Os homens aparecem em trechos gravados de programas. Ela os ouve com certa aflição, que contamina a plateia. É estranho ouvir os outros lados da moeda. Afastamo-nos, por meio deles, do universo íntimo da personagem, e tudo acaba adquirindo um matiz mais cinzento. O transcorrer do tempo mostra o constrangimento em uma situação que, ela diz, não a afeta.
O monólogo torna-se mais profundo quando ela questiona o estilo de vida de quem assumiu o destino tradicional. Casamento, filhos, decepções. Ela não se cansa de repetir que ela não, ela não se manteve presa a esses condicionamentos. Pode ser, mas o fato é que, quando solicitada (por ela mesma), ela não consegue colocar nada no lugar. Mesmo quando se remete a uma mulher idosa que tira a roupa e monta uma parede, dançando como ela só. Não vemos em que ela pode se tornar.
Ao final, uma surpresa que de certa forma assume o papel de anticlímax.
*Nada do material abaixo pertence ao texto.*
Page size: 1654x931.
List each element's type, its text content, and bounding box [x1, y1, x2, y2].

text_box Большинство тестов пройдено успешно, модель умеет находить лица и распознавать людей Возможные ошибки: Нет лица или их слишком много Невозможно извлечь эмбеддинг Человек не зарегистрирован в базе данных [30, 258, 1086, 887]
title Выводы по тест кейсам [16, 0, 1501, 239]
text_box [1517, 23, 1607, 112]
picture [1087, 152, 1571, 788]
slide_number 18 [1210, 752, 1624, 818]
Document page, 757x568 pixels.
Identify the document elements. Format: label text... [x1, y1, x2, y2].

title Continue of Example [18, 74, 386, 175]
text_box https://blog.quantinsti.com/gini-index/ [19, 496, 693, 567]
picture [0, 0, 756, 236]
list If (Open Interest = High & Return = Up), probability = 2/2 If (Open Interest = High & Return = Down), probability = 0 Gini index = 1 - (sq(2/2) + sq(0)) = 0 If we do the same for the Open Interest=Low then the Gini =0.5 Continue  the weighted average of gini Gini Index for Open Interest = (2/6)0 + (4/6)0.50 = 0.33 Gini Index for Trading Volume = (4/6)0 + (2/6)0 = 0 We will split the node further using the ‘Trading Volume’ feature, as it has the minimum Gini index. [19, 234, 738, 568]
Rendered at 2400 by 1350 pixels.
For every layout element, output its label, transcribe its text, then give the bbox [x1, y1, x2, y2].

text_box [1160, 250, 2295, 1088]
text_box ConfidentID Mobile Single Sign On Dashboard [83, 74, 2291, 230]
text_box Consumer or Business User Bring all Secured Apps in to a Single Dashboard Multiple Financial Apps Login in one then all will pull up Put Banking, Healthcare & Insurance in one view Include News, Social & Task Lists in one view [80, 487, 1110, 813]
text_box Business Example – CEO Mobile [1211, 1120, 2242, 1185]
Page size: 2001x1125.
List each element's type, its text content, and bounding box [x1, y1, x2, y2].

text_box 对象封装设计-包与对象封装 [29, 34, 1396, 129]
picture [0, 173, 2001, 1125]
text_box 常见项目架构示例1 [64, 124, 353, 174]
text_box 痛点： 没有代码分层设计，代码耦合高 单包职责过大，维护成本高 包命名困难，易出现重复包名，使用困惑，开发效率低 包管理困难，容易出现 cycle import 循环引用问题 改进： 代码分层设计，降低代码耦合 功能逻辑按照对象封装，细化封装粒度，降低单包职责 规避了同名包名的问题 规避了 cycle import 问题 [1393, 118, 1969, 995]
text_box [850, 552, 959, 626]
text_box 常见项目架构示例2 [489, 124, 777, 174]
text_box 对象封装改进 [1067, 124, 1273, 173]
O mais importante já foi, mas ele parece adquirir menos importância em função da revelação. Ela assume sua fragilidade, apesar de tudo, e deixa-se estar no tempo e no espaço de uma luz que cai gradativamente até ser retida em nossas retinas.
É longo, o monólogo, mas não se percebe. Ela, a atriz, faz todo o trajeto com aparente facilidade e ligeireza que chegam a quase comover. É um trabalho de fôlego que parece carregado por ela, sozinha, quando na verdade há uma equipe por trás.
Mas é uma peça para um público em especial. Nada do público que compraria um livro da Bruna Surfistinha. Aqui, a leveza e singeleza assumem um ar que nada tem de tosco, mas que fala à existência de cada um.